> Your objective: A verbatim transcript of the data that follows, free of images, is the expected result.
Data for this exercise: Begin
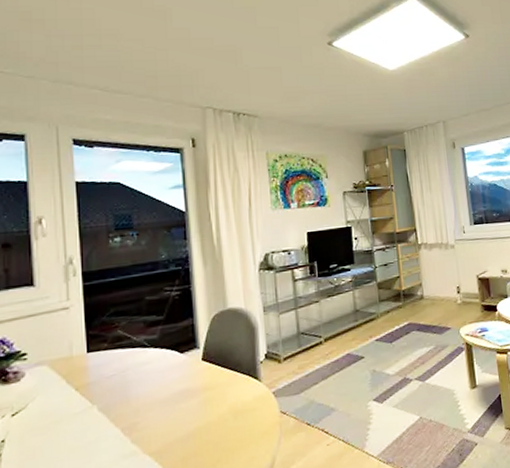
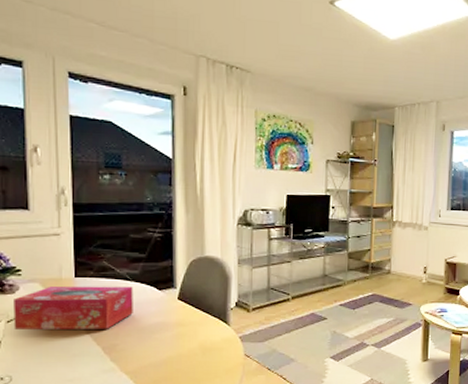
tissue box: none [19,354,154,423] -> present [14,286,133,329]

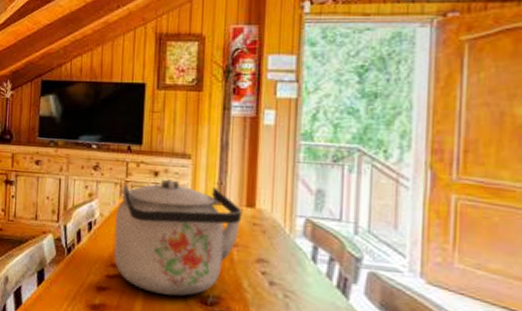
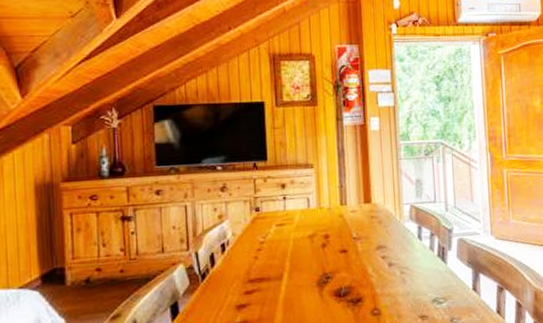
kettle: present [114,178,242,296] -> none [248,188,362,298]

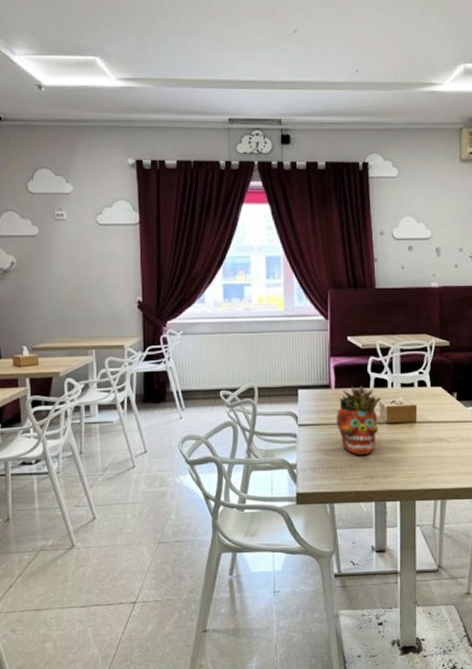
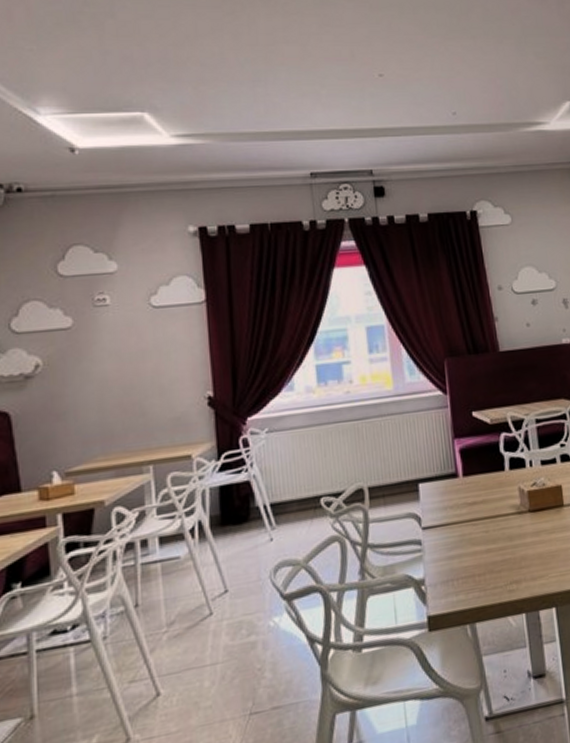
succulent planter: present [337,386,382,456] -> none [468,470,521,557]

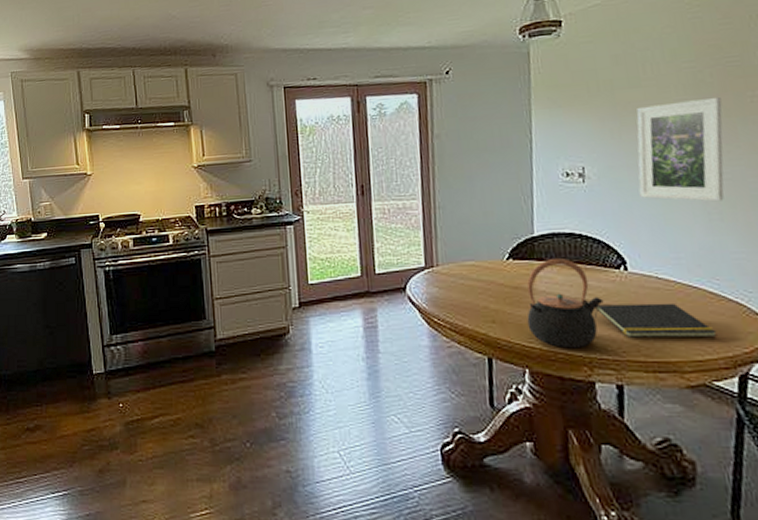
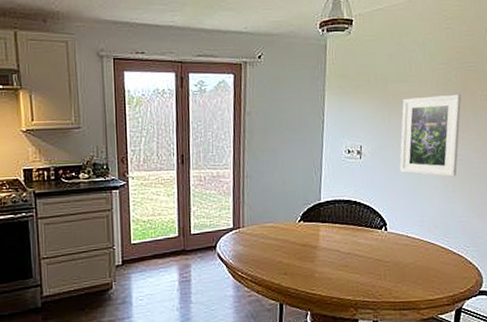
teapot: present [527,259,604,349] -> none [311,221,369,294]
notepad: present [593,302,717,338] -> none [360,256,444,284]

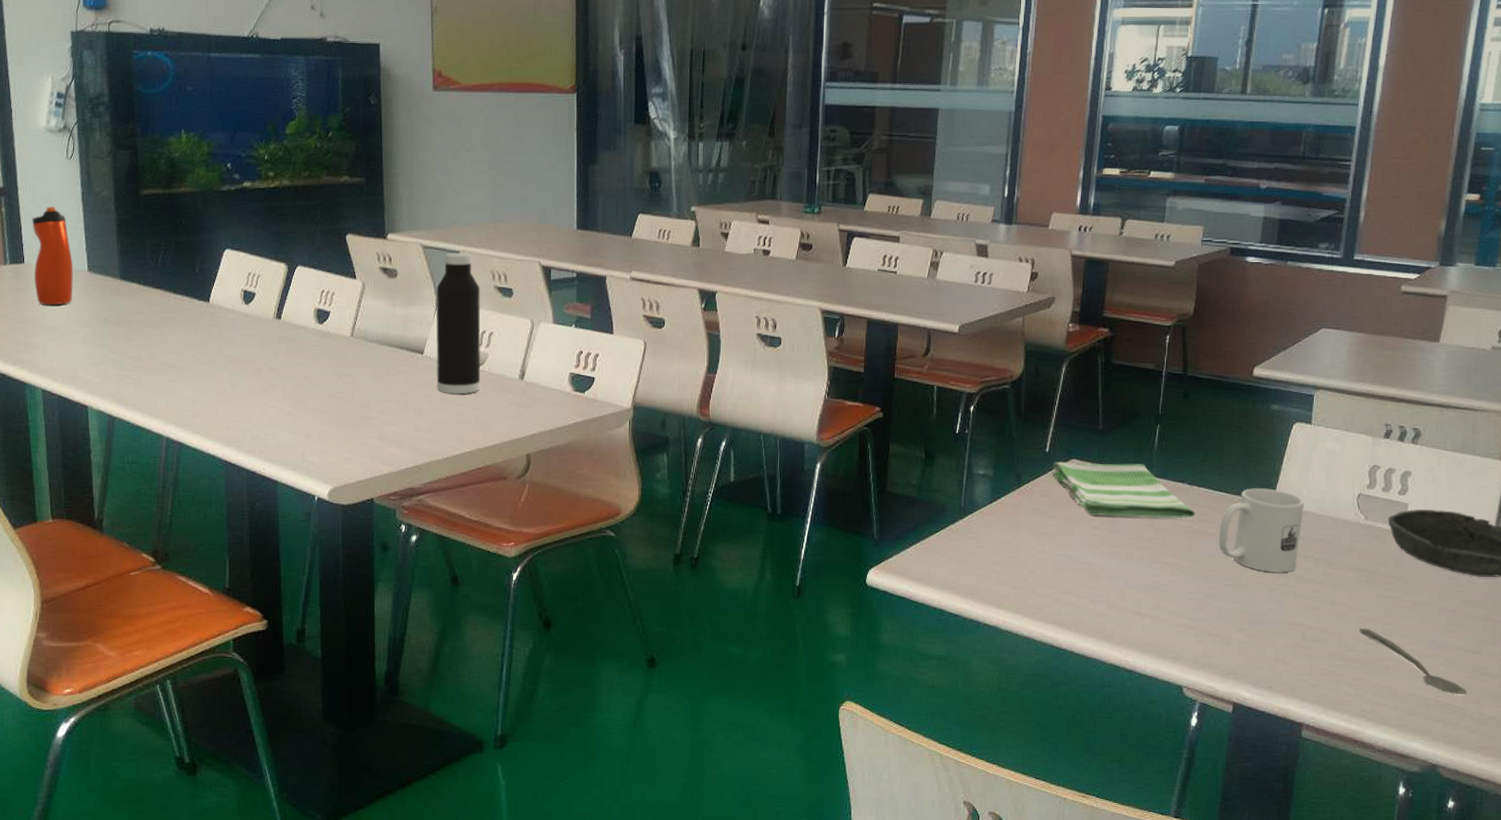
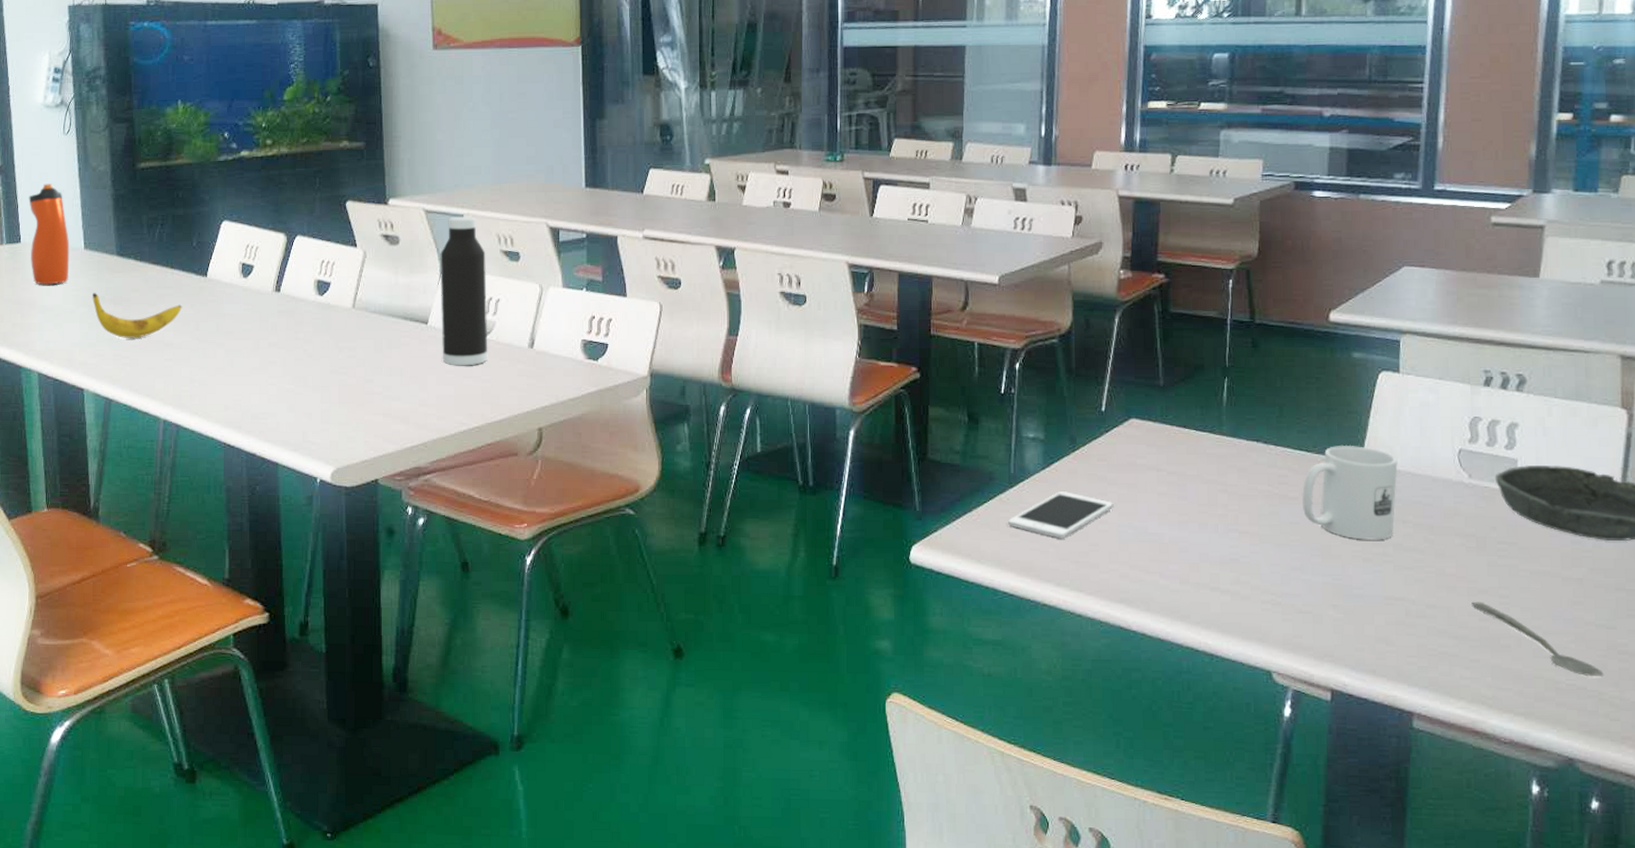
banana: none [96,314,185,360] -> present [92,293,182,339]
cell phone: none [957,523,1052,566] -> present [1008,491,1114,539]
dish towel: present [1052,461,1195,519] -> none [1110,422,1274,482]

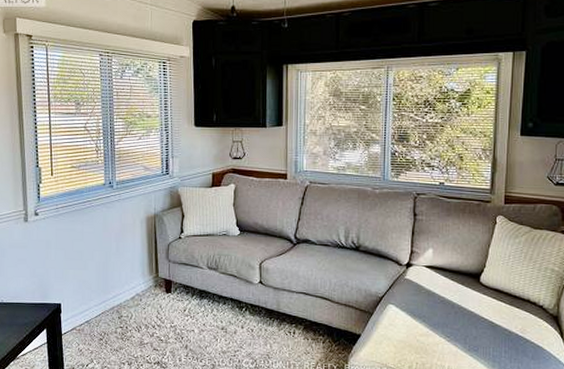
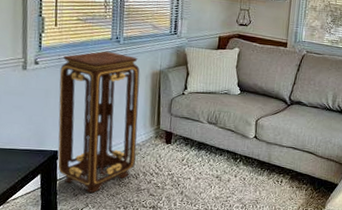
pedestal table: none [58,197,137,349] -> present [57,51,140,194]

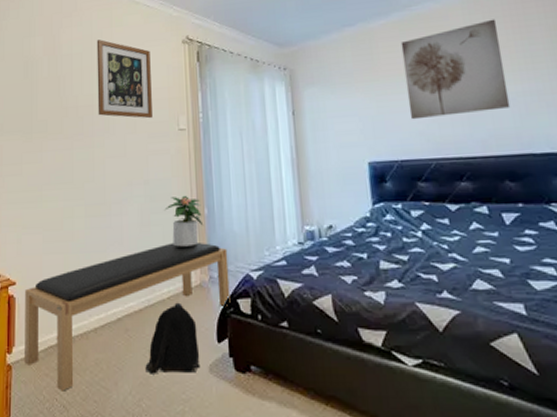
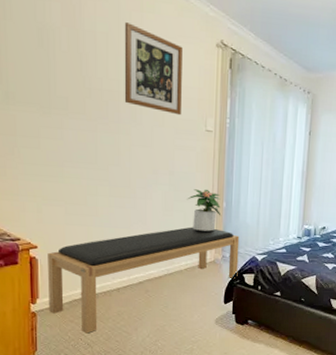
backpack: present [145,302,201,374] -> none [162,273,209,324]

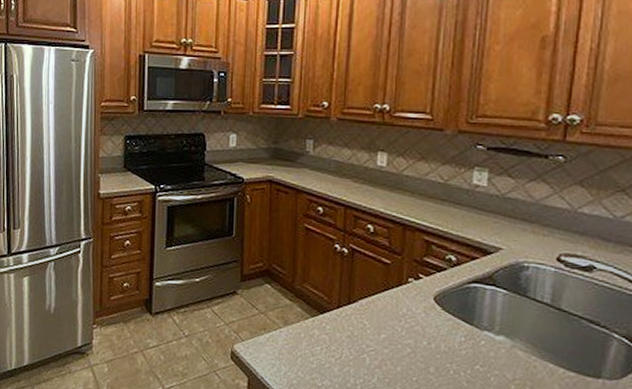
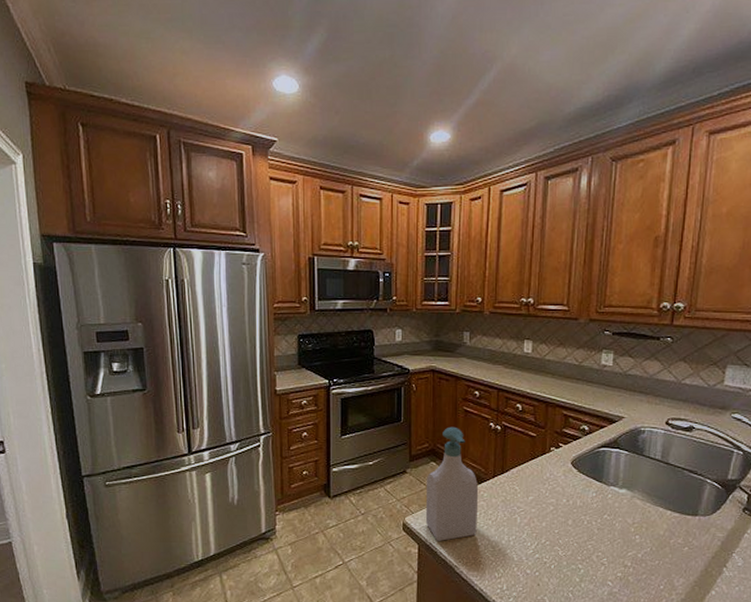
soap bottle: none [257,245,320,376] -> present [425,426,479,541]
Data for this exercise: End
> Answer below:
tissue box: none [19,354,154,423] -> present [14,286,133,329]

kettle: present [114,178,242,296] -> none [248,188,362,298]

succulent planter: present [337,386,382,456] -> none [468,470,521,557]

teapot: present [527,259,604,349] -> none [311,221,369,294]
notepad: present [593,302,717,338] -> none [360,256,444,284]

banana: none [96,314,185,360] -> present [92,293,182,339]
cell phone: none [957,523,1052,566] -> present [1008,491,1114,539]
dish towel: present [1052,461,1195,519] -> none [1110,422,1274,482]

pedestal table: none [58,197,137,349] -> present [57,51,140,194]

backpack: present [145,302,201,374] -> none [162,273,209,324]

soap bottle: none [257,245,320,376] -> present [425,426,479,541]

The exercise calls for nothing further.